People with schizophrenia aged 55 years and above are about to become 25% of the total population with the disease. Yet only 1% of the schizophrenia research budget relates to older adults. So it is not surprising that much about the natural history of schizophrenia in this group remains unclear. To what extent is it really a quiescent disease at this stage in life? How does cognitive function change with time?
Data from New York City, presented by Carl Cohen (SUNY Downstate Medical Center, Brooklyn, New York, USA) casts light on what is happening in people with schizophrenia in mid to late life (55 years plus) and living in the community.
The starting point was a group of 250 who had developed schizophrenia before the age of 45. They were outpatients and did not have moderate or severe cognitive deficits or complicating factors such as a history of head trauma at baseline. Those living independently represented 39% of the sample: the others were in some form of supported residence. They were matched at baseline with 113 controls matched for age and income.
The cognition situation in older people is dynamic: some improve, others decline
At the start of the study, people with schizophrenia had a mean Dementia Rating Scale (DRS) score of 128, not far below the score of 138 among controls, but perhaps indicative of mild cognitive impairment.

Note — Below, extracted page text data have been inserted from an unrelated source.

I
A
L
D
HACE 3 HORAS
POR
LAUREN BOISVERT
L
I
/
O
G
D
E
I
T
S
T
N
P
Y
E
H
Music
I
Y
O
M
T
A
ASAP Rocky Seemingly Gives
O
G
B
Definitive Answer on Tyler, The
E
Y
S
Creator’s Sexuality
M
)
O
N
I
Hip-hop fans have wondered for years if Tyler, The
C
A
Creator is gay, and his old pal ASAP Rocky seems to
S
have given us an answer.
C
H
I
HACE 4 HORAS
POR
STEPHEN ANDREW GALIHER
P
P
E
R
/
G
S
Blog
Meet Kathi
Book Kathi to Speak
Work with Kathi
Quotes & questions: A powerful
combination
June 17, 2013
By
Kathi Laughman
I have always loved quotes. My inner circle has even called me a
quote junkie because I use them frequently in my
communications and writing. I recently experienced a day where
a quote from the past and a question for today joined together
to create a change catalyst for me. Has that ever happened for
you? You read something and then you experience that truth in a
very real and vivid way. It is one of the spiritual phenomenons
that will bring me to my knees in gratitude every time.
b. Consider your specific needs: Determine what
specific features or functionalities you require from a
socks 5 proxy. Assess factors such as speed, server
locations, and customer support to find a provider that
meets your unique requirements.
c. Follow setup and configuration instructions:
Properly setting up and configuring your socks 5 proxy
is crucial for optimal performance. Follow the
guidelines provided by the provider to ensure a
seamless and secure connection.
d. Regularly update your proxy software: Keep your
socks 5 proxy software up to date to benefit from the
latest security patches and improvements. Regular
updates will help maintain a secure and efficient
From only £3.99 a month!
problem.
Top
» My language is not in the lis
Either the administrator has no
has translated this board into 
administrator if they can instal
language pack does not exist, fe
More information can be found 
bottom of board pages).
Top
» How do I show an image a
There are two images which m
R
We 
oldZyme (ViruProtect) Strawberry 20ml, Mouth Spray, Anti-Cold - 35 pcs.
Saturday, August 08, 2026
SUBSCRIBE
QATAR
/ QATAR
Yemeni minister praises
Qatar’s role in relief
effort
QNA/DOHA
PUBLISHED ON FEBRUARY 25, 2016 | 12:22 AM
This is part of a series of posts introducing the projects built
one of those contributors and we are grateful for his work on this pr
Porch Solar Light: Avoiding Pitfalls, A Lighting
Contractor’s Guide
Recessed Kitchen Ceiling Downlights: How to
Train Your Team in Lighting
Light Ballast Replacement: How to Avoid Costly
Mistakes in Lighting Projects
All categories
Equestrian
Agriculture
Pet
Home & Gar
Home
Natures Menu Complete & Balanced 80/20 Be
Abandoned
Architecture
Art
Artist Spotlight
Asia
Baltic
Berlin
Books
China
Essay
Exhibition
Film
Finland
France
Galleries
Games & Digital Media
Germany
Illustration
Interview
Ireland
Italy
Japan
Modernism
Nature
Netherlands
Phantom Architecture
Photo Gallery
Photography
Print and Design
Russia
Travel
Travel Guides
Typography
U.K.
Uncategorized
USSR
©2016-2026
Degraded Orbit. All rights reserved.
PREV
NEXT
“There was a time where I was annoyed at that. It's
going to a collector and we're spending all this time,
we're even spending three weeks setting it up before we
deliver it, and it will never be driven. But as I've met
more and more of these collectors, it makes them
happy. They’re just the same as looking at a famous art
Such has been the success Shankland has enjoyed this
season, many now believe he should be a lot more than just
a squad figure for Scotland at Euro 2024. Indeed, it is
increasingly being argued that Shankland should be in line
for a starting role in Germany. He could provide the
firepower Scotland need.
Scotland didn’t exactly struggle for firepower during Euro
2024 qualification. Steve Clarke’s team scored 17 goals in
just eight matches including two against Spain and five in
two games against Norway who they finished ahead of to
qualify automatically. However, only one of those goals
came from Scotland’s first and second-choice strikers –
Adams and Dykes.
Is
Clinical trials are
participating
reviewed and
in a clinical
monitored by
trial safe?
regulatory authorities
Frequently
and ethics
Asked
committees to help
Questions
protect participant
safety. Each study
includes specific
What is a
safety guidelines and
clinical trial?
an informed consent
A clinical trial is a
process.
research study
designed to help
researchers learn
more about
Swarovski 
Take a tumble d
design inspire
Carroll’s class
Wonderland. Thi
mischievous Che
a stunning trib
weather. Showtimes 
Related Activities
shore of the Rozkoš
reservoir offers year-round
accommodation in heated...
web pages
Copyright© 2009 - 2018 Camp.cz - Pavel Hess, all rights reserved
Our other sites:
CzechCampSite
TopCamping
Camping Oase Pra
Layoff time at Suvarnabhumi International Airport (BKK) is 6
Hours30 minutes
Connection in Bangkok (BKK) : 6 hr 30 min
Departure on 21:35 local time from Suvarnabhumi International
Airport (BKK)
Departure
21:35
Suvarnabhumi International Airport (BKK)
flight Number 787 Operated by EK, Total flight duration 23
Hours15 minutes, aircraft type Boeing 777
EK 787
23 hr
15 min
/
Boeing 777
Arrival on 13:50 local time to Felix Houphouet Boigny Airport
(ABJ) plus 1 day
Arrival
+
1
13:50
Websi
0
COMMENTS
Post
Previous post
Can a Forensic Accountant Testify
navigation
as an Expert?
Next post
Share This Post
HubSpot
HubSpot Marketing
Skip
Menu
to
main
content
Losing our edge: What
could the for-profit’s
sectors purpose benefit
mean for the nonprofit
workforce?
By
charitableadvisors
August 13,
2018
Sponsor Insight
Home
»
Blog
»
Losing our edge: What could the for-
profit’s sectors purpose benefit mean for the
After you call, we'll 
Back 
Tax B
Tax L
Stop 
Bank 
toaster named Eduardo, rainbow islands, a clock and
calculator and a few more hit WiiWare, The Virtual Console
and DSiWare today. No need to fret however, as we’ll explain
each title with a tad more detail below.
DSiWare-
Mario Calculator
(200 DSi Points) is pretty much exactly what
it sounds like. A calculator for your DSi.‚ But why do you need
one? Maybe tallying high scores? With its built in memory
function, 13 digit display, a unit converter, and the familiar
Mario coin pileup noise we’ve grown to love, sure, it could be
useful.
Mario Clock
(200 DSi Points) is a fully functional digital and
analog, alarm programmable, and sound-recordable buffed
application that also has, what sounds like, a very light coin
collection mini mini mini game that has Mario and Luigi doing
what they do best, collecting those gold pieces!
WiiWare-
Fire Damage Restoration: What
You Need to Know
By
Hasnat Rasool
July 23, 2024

As expected, there was considerable loss to follow-up, not least because of death. But those lost were similar to those who could be re-contacted. After a median follow-up of 4.5 years, the mean score of 127 among 104 people with schizophrenia showed no change. But this did not mean that no px had changed. While 59% showed essentially the same score at follow-up, 21% had experienced a decline in cognition – defined as a fall of 0.5 SD per year – and 19% had shown improvement -- defined as an increase in score of 0.5 SD per year. So the cognition the situation is actually quite dynamic.
On multivariate analysis, those whose cognition scores improved had had poorer scores at baseline. So there may be some regression to the mean. Though pxs living independently had better cognition at baseline, those living in supported housing were less likely to show decline over the period of follow-up, perhaps because of greater access to services.
Although an estimated 8% of the human genome is of retroviral origin, acquired during millions of years of primate evolution, most of it is now junk. It has been inactivated by mutation or epigenetic processes such as methylation. But what if some of it is capable of re-activation, perhaps by infections during embryonic development?
Though he repeatedly acknowledged that the idea is highly speculative, Awais Aftab (Case Western Reserve University, Cleveland, Ohio, USA) presented the argument that Human Endogenous Retroviruses (HERVS), particularly the HERV-W family, may play a malign role in the causation of schizophrenia.
There is evidence that HERV-W nucleotide sequences are more common in those affected with schizophrenia than in controls. The HERV-W envelope protein seems to activate production of inflammatory cytokines, which might contribute to the inflammation story in schizophrenia. And infections linked to schizophrenia can activate HERV-W elements, perhaps through demethylation of relevant genes.
In combination with genetic predisposition and environmental factors, archaeological remnants of millennia-old viral RNA could set the developing brain on the path towards schizophrenia and so provide a missing link in causation, at least in some patients. It is a suggestion worth considering.